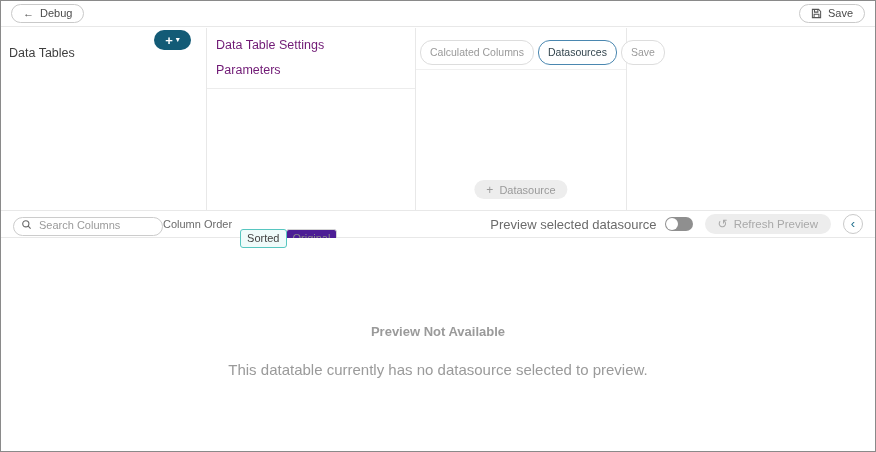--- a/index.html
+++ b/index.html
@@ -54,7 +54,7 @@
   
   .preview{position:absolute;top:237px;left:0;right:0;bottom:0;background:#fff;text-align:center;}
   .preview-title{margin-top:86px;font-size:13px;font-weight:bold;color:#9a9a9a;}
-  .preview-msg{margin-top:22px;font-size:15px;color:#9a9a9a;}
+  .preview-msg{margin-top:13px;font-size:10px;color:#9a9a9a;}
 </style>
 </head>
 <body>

* * *

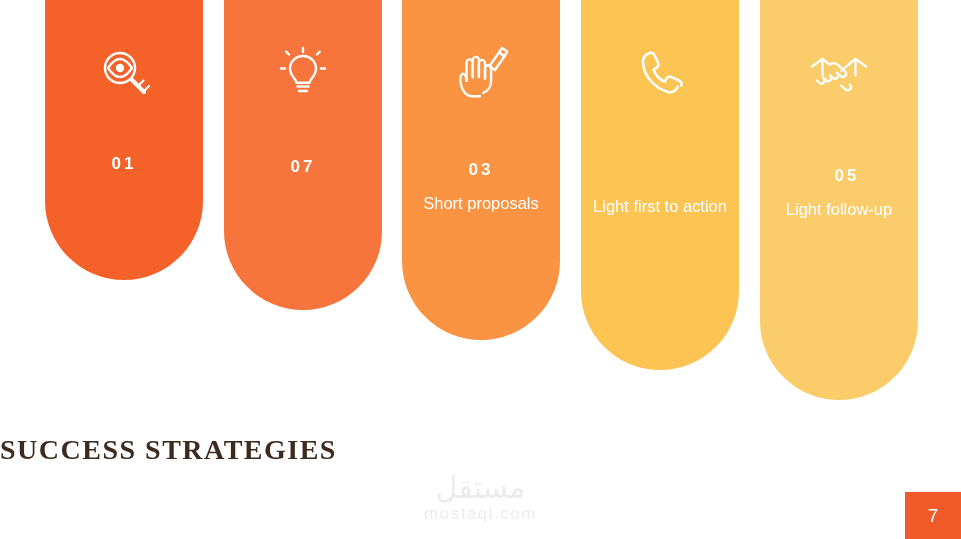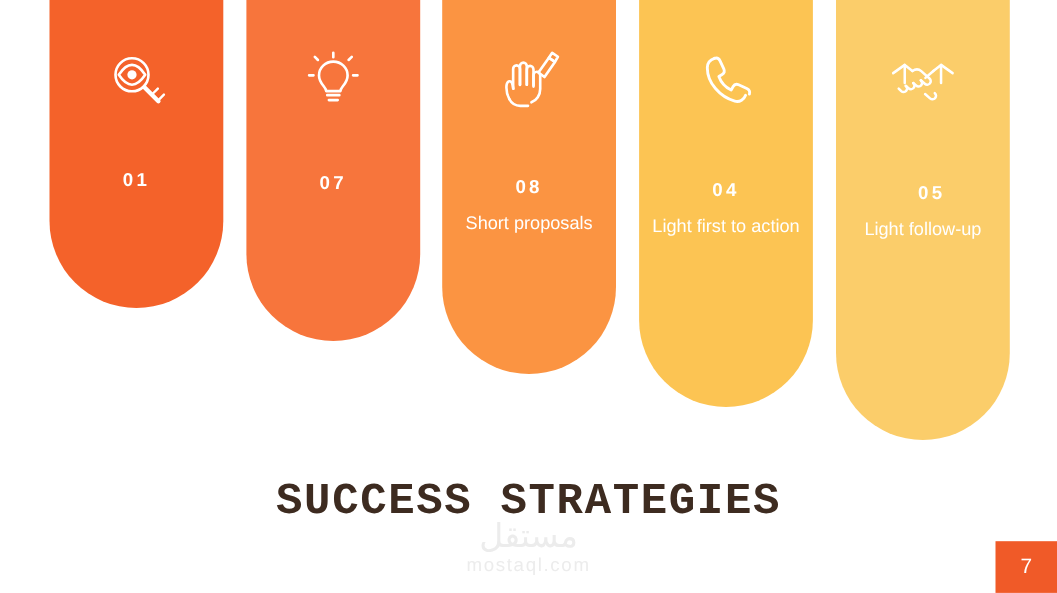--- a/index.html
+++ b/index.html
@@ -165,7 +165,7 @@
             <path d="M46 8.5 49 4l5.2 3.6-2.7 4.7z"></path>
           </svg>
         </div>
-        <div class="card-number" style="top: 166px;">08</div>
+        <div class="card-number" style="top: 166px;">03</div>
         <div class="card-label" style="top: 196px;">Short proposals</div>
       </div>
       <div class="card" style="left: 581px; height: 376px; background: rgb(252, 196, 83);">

▶ _YOUR OBJECTIVE_
In the records above, count the lines that contain the word "class" and state only that count.

▶ _REPLY TO THE TASK_
4